I realized I was out of gas as I headed back from the doctor last week. I was out in the suburbs, too far from home to wait until I could go to my usual gas station, so I pulled into a random one on a side street. I got out, paid for my gas and waited for my tank to fill. In the interim, I washed my windshield.
Behind me, a man whistled. I ignored it, mostly because I was alone and in a hurry to get back to my kids. Then I heard the same guy yelling, “hey you, excuse me, excuse me,” so I turned around.
He was standing a few feet from me, near the bathrooms. He held the bathroom key up and said, “do you want to come into the bathroom with me?”
I tried to ignore him. In an attempt to get my attention, I assume, he made a suggestive gesture. “What, are you ignoring me?” he said, and I saw out of the corner of my eye that he was slowly edging towards me.
My car was still filling up with gas. No one was really around. I decided to treat him like a foolish child in the hopes of scaring him off, or at least embarrassing him enough to get him to go away. “You can’t seriously think I’m going to go have sex with you in that bathroom? Are you insane? Stop harassing me!” I said forcefully. I hoped it was loud and embarrassing enough for the people inside the store to hear.
“What? I like you! You should come here,” he said, and then he really started moving towards me with the key waving above his head.
I ran into my car and started it. I quickly realized I needed to stop filling my tank, so I ran around the side, spilled a bit of gas in my haste and threw on the cap. Then I high-tailed it out of there.
I drove all the way home before realizing that I was crying.
I let myself in my house and tried to figure out what gas station I had visited. Of course, I didn’t have a receipt or any idea what street I’d pulled off on. I wanted to call the gas station and tell them about the spilled bit of gas and the creep at the bathroom. But an hour of searching the internet revealed nothing.

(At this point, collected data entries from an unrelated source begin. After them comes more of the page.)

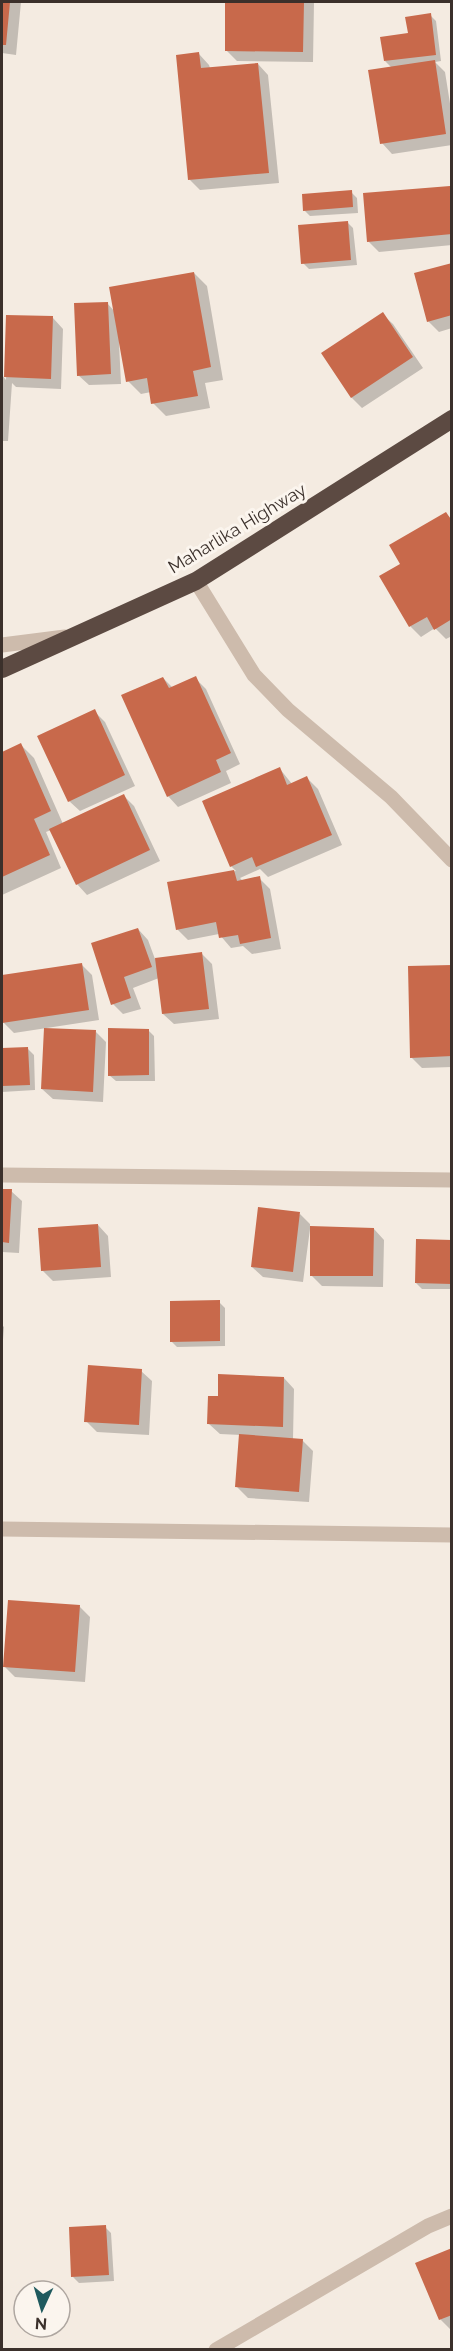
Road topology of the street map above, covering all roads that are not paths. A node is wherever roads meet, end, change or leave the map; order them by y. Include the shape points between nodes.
1 (452, 419) edge
2 (196, 581) junction
3 (74, 636) junction
4 (2, 645) edge
5 (2, 669) edge
6 (452, 860) edge
7 (2, 1175) edge
8 (452, 1180) edge
9 (2, 1529) edge
10 (452, 1535) edge
11 (452, 2216) edge
12 (216, 2349) edge

1 - 2 highway, Maharlika Highway
2 - 3 highway, Maharlika Highway
2 - 6 street via 254,675 288,711 391,797
3 - 4 street
3 - 5 highway, Maharlika Highway
7 - 8 street
9 - 10 street
11 - 12 street via 428,2226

I should have called the police. (Claire, if you are reading this as a teenager, you need to call the police. Do not follow your mom’s example.) He was harassing me at best and maybe actually threatening me with real violence. I should have at least reported him to the manager. I should have taken his photo or gotten his name.
But I didn’t do any of those things because I was scared.
In my previous life, I might have been more proactive. I know this because I was harassed before Shawn died. Of course I was – it’s part of being a woman in America! (As a side note, I don’t blame all men for this. It’s a small, small percentage of men who do these things. But every single woman I know has a story like this.)
When Shawn was alive and someone whistled at me, I’d point to my wedding ring and say something like, “You do not want my husband hearing that you just whistled at me!” It was usually pretty effective.
But it’s not just that I can’t truthfully say something like this anymore. It’s that I am acutely aware that there’s no one protecting me from these specific situations.
I can handle most harassment, because I’ve had a decent amount of practice (again, see “being a woman in America.”) But when this situation turned threatening, I found myself really scared. And once I got home, I realized I was crying not just because I was scared but also because I was acutely missing my husband. I was missing the feeling of being protected by him, even though he wasn’t with me 100% of the time when he was alive. I was missing the sound of his voice when I’d tell him about getting harassed – he was always so livid.
Moreover, I want to feel like I did when Shawn was alive. I want to feel trust in the world around me. I want to feel reassured by the fact that I can call the police, scream for help, or at minimum really scream at the perpetrator.
But I didn’t do any of those things. Instead, I fled. I let my newfound fear take over and I got the hell out of that gas station.
I’m not sure what I’ll do if and when this happens again. I hope I’ll call the police. I hope I’ll say something much harsher. I hope I’ll act less out of fear and more out of trust of the many people out there who can help.
But maybe I’ll flee. Because the one person who can’t help me anymore is Shawn, and that knowledge makes me a lot more nervous when I hear someone whistling at me.